* To-do list:
a: From the interview with the Italian dark-sky advocate, write out the passage from "A: I officially" up to and including "doing in Italy?".
b: Answer these questions using the interview with the Italian dark-sky advocate:
(i) In what month and year did Andrea officially start advocating for dark skies?
(ii) What name did she and her husband give their Facebook and Instagram profile?
(iii) What do they compare a light-polluted sky to?

Q&A with Advocate Andrea Soffiatti from Italy Image

Each month the International Dark-Sky Association features an IDA Advocate from the worldwide network of volunteers who are working to protect the night in a feature called ‘Monthly Star.’ This month we’re highlighting the work of Andrea Soffiatti from Italy with a Q&A.

Over the last six months, IDA Advocate Andrea Soffiatti has worked alongside her husband Damiano to raise awareness about light pollution in Italy. Together they host outreach events pairing the Italian tradition of aperitivo with astronomical observations and information about light pollution. To help educate children on the issue, Andrea also wrote a short story to introduce the concept of light pollution to them. We sat down for a Q&A with Andrea, where she told us about the work she is doing with her husband and what has been successful in their outreach. Meet her below!

 

 

Q: How long have you been advocating for dark sky conservation?

A: I officially started in May 2021, so around six months. 

 

Q: What got you interested in protecting dark skies? Why is this work so important to you?

A: I “caught it” from my husband, he has been an astrophile for years and by supporting him I got passionate about dark skies too. But it was especially after seeing really dark skies in Chile and Bali that I understood what a privilege it is to be able to see the stars. Then I learned about the damage light pollution is doing and how easy it would be to illuminate the right way, so I want to help people to learn this.

Andrea and her husband Damiano behind the scenes of making YouTube content.

Q: Can you tell us a little about the work you are doing in Italy?

A: We created a social network profile on Facebook and Instagram with the name Cielo Permettendo (if heaven permits). We organize outreach events combining astrotourism and typical Italian “aperitivos”  in collaboration with any other association or local business that gives us the opportunity to do so. In these events, usually, my husband talks about light pollution, the stars, and completes the event by pointing the laser to the constellations and observing with two types of telescopes. One for the moon and planets and the other for deep sky objects.

Additionally, I have written a short story for kids with animal characters. It is a story about a firefly so the concept of light pollution can be easily shared with young ones. I intend to auto-publish it and write the English and Spanish versions myself. I ask my cousins to help me by drawing the characters by hand and developing a firefly-themed Instagram filter.

 

Q: What is it like in Italy advocating for dark skies? What kind of response do you get?

A: Our region is usually humid and cloudy so clear skies are not very common, and it is hard to schedule an event. The main attraction of the evening is the hands-on experience with the telescopes. Kids and adults are very enthusiastic and start asking tons of questions regarding the sky and the light pollution problem. For most of them, it is the first time they hear about it. 

 

Q: What has been the most effective in your dark sky outreach work?

A: Using the telescopes, people love that. 

Damiano standing behind a telescope and using a laser pointer to point out constellations

Q: How do you communicate the issue of dark sky conservation with people who may have never seen a dark sky?

A: People are very curious so we approach them by making comparisons i.e. a dirty beach equals a light-polluted sky. So if we want to spend a day at the beach we won’t stop at the dirty one because we only see the waste and not the beauty behind it. Same with the sky we cannot appreciate what we cannot see. Then, we go directly to talk about energy and money waste, wildlife protection, human health, and cultural heritage.

* Information shown:
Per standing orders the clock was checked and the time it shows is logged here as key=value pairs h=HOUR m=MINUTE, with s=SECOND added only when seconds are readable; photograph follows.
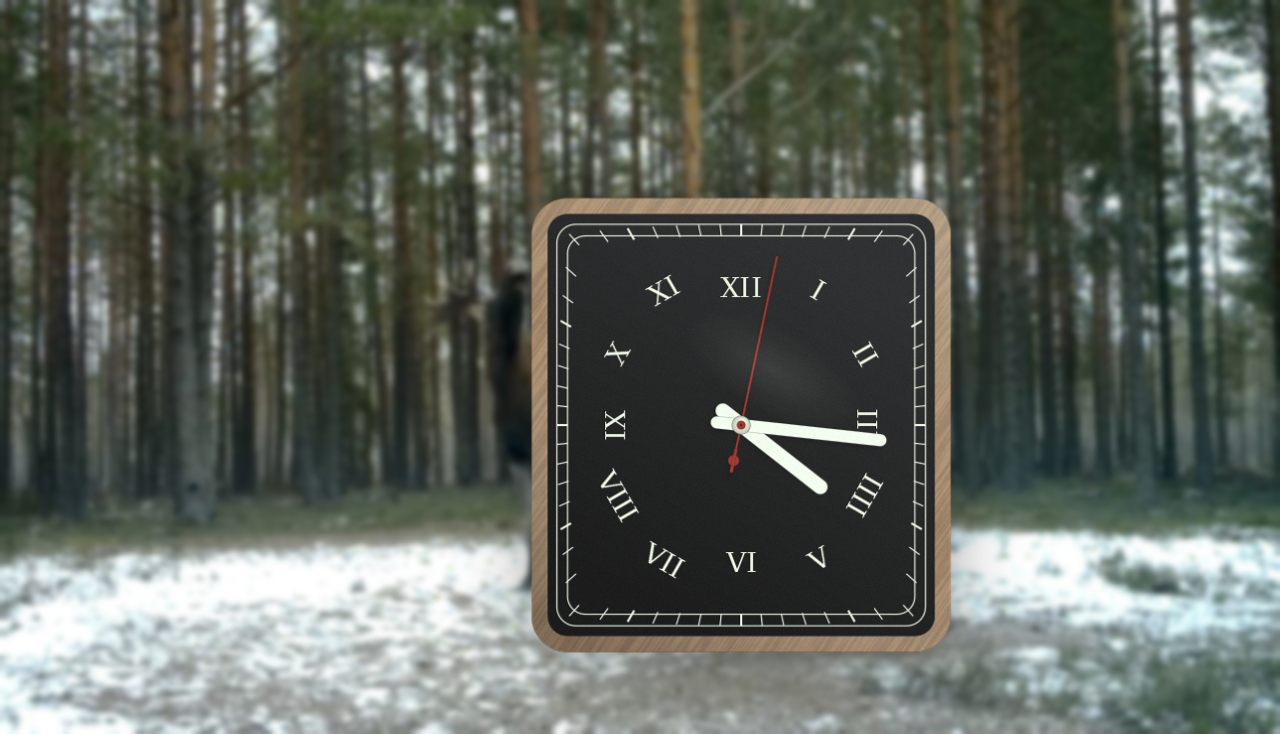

* Responses in order:
a:
A: I officially started in May 2021, so around six months. 

 

Q: What got you interested in protecting dark skies? Why is this work so important to you?

A: I “caught it” from my husband, he has been an astrophile for years and by supporting him I got passionate about dark skies too. But it was especially after seeing really dark skies in Chile and Bali that I understood what a privilege it is to be able to see the stars. Then I learned about the damage light pollution is doing and how easy it would be to illuminate the right way, so I want to help people to learn this.

Andrea and her husband Damiano behind the scenes of making YouTube content.

Q: Can you tell us a little about the work you are doing in Italy?

b:
(i) May 2021
(ii) Cielo Permettendo
(iii) A dirty beach